====== INFORMATION ======
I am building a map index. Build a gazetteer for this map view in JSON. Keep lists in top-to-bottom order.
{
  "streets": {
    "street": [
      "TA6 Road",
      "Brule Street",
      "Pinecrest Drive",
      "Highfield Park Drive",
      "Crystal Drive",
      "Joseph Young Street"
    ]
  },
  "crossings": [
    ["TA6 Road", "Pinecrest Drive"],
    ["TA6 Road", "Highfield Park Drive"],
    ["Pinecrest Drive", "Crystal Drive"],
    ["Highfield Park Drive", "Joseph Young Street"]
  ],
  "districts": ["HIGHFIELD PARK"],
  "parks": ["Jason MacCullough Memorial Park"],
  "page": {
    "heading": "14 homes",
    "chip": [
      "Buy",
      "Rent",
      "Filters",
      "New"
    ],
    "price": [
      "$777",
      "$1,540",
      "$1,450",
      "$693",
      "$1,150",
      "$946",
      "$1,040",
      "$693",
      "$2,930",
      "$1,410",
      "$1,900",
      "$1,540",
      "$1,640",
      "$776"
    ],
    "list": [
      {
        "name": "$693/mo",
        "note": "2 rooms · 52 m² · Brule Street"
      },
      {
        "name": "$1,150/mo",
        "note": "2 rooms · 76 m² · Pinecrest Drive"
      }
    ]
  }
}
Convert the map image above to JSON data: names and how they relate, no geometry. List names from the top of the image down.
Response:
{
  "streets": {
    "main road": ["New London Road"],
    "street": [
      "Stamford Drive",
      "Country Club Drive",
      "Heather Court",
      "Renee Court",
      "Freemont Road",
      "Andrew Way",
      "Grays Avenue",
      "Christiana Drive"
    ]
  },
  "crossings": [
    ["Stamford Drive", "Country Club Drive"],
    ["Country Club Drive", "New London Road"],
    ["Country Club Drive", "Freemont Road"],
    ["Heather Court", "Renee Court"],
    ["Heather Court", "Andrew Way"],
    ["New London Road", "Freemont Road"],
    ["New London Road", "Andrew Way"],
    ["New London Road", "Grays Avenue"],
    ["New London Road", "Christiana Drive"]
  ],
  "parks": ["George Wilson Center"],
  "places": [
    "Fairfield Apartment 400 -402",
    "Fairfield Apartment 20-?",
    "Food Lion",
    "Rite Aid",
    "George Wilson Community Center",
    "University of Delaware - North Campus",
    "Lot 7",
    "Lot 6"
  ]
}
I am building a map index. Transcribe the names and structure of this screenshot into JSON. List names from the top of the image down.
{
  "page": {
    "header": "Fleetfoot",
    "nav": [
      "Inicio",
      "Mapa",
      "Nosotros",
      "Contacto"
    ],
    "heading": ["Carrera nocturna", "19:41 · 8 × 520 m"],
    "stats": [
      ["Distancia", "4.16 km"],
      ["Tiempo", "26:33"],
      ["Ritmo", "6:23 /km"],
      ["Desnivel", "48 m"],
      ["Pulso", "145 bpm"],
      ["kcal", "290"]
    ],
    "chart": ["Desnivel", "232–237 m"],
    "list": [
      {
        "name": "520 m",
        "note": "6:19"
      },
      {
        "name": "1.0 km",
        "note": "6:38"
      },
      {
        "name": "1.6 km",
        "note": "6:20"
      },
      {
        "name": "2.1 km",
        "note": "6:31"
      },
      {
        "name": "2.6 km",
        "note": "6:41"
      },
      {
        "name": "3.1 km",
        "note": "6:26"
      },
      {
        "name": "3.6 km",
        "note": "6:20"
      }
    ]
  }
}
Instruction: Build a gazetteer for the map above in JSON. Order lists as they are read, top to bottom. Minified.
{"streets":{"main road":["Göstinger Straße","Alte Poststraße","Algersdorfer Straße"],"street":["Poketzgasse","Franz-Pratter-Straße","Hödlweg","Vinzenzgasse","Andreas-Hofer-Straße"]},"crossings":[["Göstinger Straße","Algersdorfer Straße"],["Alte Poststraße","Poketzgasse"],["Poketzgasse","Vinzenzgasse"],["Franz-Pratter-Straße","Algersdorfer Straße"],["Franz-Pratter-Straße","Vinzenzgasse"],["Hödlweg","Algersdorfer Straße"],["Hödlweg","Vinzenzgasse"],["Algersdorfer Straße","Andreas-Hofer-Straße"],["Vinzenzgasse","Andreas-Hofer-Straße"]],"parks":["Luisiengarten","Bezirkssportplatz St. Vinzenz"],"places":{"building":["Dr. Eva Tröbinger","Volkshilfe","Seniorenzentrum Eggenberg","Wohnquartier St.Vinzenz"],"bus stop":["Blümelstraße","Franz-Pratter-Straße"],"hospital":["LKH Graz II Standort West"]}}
======
AIM OF THE EXERCISE
Reproduce every record, matching each line exactly.

THE ANSWER
I am building a map index. Build a gazetteer for this map view in JSON. Keep lists in top-to-bottom order.
{
  "streets": {
    "street": [
      "TA6 Road",
      "Brule Street",
      "Pinecrest Drive",
      "Highfield Park Drive",
      "Crystal Drive",
      "Joseph Young Street"
    ]
  },
  "crossings": [
    ["TA6 Road", "Pinecrest Drive"],
    ["TA6 Road", "Highfield Park Drive"],
    ["Pinecrest Drive", "Crystal Drive"],
    ["Highfield Park Drive", "Joseph Young Street"]
  ],
  "districts": ["HIGHFIELD PARK"],
  "parks": ["Jason MacCullough Memorial Park"],
  "page": {
    "heading": "14 homes",
    "chip": [
      "Buy",
      "Rent",
      "Filters",
      "New"
    ],
    "price": [
      "$777",
      "$1,540",
      "$1,450",
      "$693",
      "$1,150",
      "$946",
      "$1,040",
      "$693",
      "$2,930",
      "$1,410",
      "$1,900",
      "$1,540",
      "$1,640",
      "$776"
    ],
    "list": [
      {
        "name": "$693/mo",
        "note": "2 rooms · 52 m² · Brule Street"
      },
      {
        "name": "$1,150/mo",
        "note": "2 rooms · 76 m² · Pinecrest Drive"
      }
    ]
  }
}
Convert the map image above to JSON data: names and how they relate, no geometry. List names from the top of the image down.
Response:
{
  "streets": {
    "main road": ["New London Road"],
    "street": [
      "Stamford Drive",
      "Country Club Drive",
      "Heather Court",
      "Renee Court",
      "Freemont Road",
      "Andrew Way",
      "Grays Avenue",
      "Christiana Drive"
    ]
  },
  "crossings": [
    ["Stamford Drive", "Country Club Drive"],
    ["Country Club Drive", "New London Road"],
    ["Country Club Drive", "Freemont Road"],
    ["Heather Court", "Renee Court"],
    ["Heather Court", "Andrew Way"],
    ["New London Road", "Freemont Road"],
    ["New London Road", "Andrew Way"],
    ["New London Road", "Grays Avenue"],
    ["New London Road", "Christiana Drive"]
  ],
  "parks": ["George Wilson Center"],
  "places": [
    "Fairfield Apartment 400 -402",
    "Fairfield Apartment 20-?",
    "Food Lion",
    "Rite Aid",
    "George Wilson Community Center",
    "University of Delaware - North Campus",
    "Lot 7",
    "Lot 6"
  ]
}
I am building a map index. Transcribe the names and structure of this screenshot into JSON. List names from the top of the image down.
{
  "page": {
    "header": "Fleetfoot",
    "nav": [
      "Inicio",
      "Mapa",
      "Nosotros",
      "Contacto"
    ],
    "heading": ["Carrera nocturna", "19:41 · 8 × 520 m"],
    "stats": [
      ["Distancia", "4.16 km"],
      ["Tiempo", "26:33"],
      ["Ritmo", "6:23 /km"],
      ["Desnivel", "48 m"],
      ["Pulso", "145 bpm"],
      ["kcal", "290"]
    ],
    "chart": ["Desnivel", "232–237 m"],
    "list": [
      {
        "name": "520 m",
        "note": "6:19"
      },
      {
        "name": "1.0 km",
        "note": "6:38"
      },
      {
        "name": "1.6 km",
        "note": "6:20"
      },
      {
        "name": "2.1 km",
        "note": "6:31"
      },
      {
        "name": "2.6 km",
        "note": "6:41"
      },
      {
        "name": "3.1 km",
        "note": "6:26"
      },
      {
        "name": "3.6 km",
        "note": "6:20"
      }
    ]
  }
}
Instruction: Build a gazetteer for the map above in JSON. Order lists as they are read, top to bottom. Minified.
{"streets":{"main road":["Göstinger Straße","Alte Poststraße","Algersdorfer Straße"],"street":["Poketzgasse","Franz-Pratter-Straße","Hödlweg","Vinzenzgasse","Andreas-Hofer-Straße"]},"crossings":[["Göstinger Straße","Algersdorfer Straße"],["Alte Poststraße","Poketzgasse"],["Poketzgasse","Vinzenzgasse"],["Franz-Pratter-Straße","Algersdorfer Straße"],["Franz-Pratter-Straße","Vinzenzgasse"],["Hödlweg","Algersdorfer Straße"],["Hödlweg","Vinzenzgasse"],["Algersdorfer Straße","Andreas-Hofer-Straße"],["Vinzenzgasse","Andreas-Hofer-Straße"]],"parks":["Luisiengarten","Bezirkssportplatz St. Vinzenz"],"places":{"building":["Dr. Eva Tröbinger","Volkshilfe","Seniorenzentrum Eggenberg","Wohnquartier St.Vinzenz"],"bus stop":["Blümelstraße","Franz-Pratter-Straße"],"hospital":["LKH Graz II Standort West"]}}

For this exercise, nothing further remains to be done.